Thursday, November 15, 2012

Those Crazy Bohemians! (What is Impressionism Anyway?)

Impressionism. We have been talking about it for awhile now on this blog. Most people have heard of it even if they aren't particularly into art or painting. But for many it remains just a word.  What defined Impressionism? Why was it so different from previous painting style?

We already established that artists knew they had to do something different in order to still be valuable.  The camera had seen to that. Impressionism was essentially freedom. It had started a few years earlier, but it's first "launching" was in 1874.  The Cooperative and Anonymous Society of Painters, Sculptures and Engravers decided to have a showing at the studio of Felix Nadar, a journalist who was also a photographer. Thirty artists (among them Monet, Degas, Pissarro,Cezanne, Renoir, Sisley, and Morisot) exhibited together eight times between 19874 and 1886.

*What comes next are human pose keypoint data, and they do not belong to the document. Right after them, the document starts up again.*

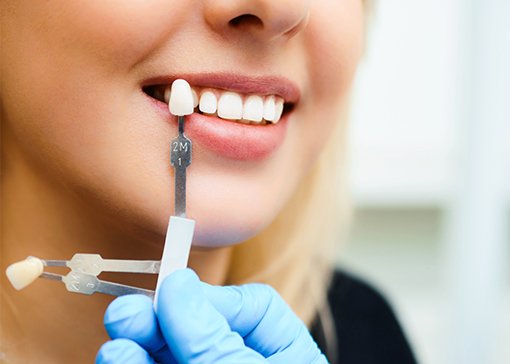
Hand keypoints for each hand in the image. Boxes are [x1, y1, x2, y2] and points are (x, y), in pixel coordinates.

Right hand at [96, 268, 326, 362]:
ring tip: (119, 333)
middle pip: (201, 330)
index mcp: (285, 355)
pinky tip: (119, 356)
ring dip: (141, 342)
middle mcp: (245, 362)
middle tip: (128, 311)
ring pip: (172, 353)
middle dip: (162, 318)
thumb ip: (213, 339)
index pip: (253, 307)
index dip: (211, 296)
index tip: (173, 290)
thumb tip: (179, 285)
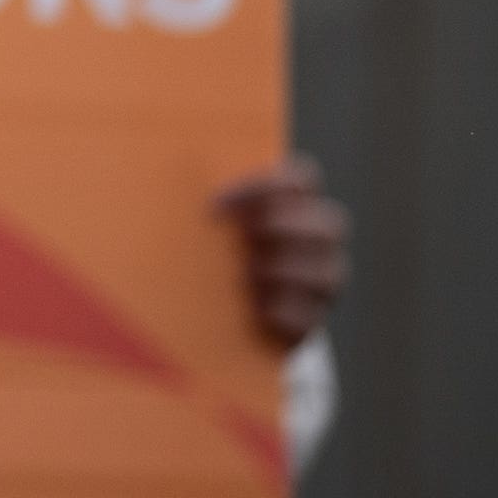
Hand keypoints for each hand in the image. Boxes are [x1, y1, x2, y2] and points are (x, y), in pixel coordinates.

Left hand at [217, 155, 347, 348]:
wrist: (220, 309)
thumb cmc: (209, 248)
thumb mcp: (208, 219)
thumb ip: (207, 199)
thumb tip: (165, 183)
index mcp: (296, 205)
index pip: (304, 178)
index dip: (266, 185)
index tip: (215, 203)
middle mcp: (319, 241)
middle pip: (331, 223)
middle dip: (285, 226)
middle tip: (244, 235)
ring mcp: (323, 282)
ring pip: (330, 273)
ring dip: (285, 270)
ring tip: (247, 274)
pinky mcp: (312, 319)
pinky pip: (311, 315)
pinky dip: (283, 310)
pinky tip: (256, 308)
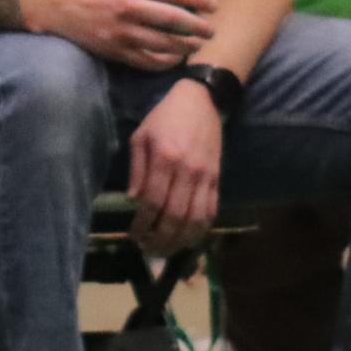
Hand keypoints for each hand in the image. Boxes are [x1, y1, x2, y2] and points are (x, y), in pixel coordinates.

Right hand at [23, 0, 215, 69]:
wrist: (59, 4)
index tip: (213, 7)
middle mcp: (128, 5)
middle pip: (173, 18)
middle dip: (197, 26)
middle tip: (211, 31)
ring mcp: (121, 30)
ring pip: (162, 42)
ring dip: (185, 46)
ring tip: (198, 45)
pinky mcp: (114, 50)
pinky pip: (146, 60)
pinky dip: (164, 62)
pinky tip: (175, 59)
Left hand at [128, 81, 222, 254]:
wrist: (202, 100)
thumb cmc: (165, 116)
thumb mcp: (141, 135)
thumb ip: (137, 168)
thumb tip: (134, 200)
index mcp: (164, 157)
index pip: (153, 201)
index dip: (142, 223)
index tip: (133, 235)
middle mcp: (187, 170)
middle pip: (175, 215)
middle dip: (160, 238)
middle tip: (147, 249)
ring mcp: (205, 176)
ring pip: (195, 219)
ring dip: (180, 240)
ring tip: (166, 249)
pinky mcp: (217, 178)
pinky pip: (212, 210)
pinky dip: (201, 229)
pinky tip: (188, 238)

It was a rebellion against Academie des Beaux-Arts. The Academie was considered the authority in the realist styles of French painting. If you didn't paint like they insisted, you were nothing in their eyes. The Salon de Paris was their annual art exhibit.  For new artists and struggling artists it was extremely important to get into this show. They could win prizes, earn commissions, get reviews, and become a known artist with a good reputation.

The Impressionists were painting with different brush strokes, using brighter colors, and paying much less attention to detail.  Instead, they were interested in how light affected a subject during different times of the day or season. They also were painting landscapes and community life instead of religious, mythology, or family portrait types of paintings. Some of them also decided to stop trying to give depth to a painting.  A canvas was two dimensional and so they painted their buildings flat. The artists mentioned above were routinely getting rejected over and over again. Can you imagine Monet or Cezanne being seen as "not good enough"?!

In 1863 the Academie rejected Manet's painting Luncheon of the Grass because of the nude woman in it. This rejection was considered ridiculous by Manet's fans, even those who were traditional arts patrons. That year so many artists were rejected that Napoleon II decreed the start of the Salon of the Refused. The reviewers, however, were rabid. Cezanne and Monet got verbally beaten up the worst. Their work was called "unfinished sketches" and "impressions". Here is what one said:

I"mpression—I was certain of it. I was just telling myself that, since I was impressed, there had to be some impression in it ... and what freedom, what ease of workmanship! Wallpaper in its embryonic state is more finished than that seascape."

Regardless, these painters kept painting, accepting the name Impressionist for themselves and Impressionism for their work.  This style of painting would go on to affect not only painting, but literature, photography, and film making. This avant garde painting style, and the artists who worked in it, were eventually embraced  widely by the public. Unfortunately, for many of them it would not be until after their death.

Don't let the word Impressionism fool you.  There are a wide variety of art forms that were born from this style of painting, making it more diverse and stylistic than at first glance. I dare say that all of modern art owes its existence to those crazy bohemians who embraced the term "Impressionism" and painted as they pleased, regardless of the consequences.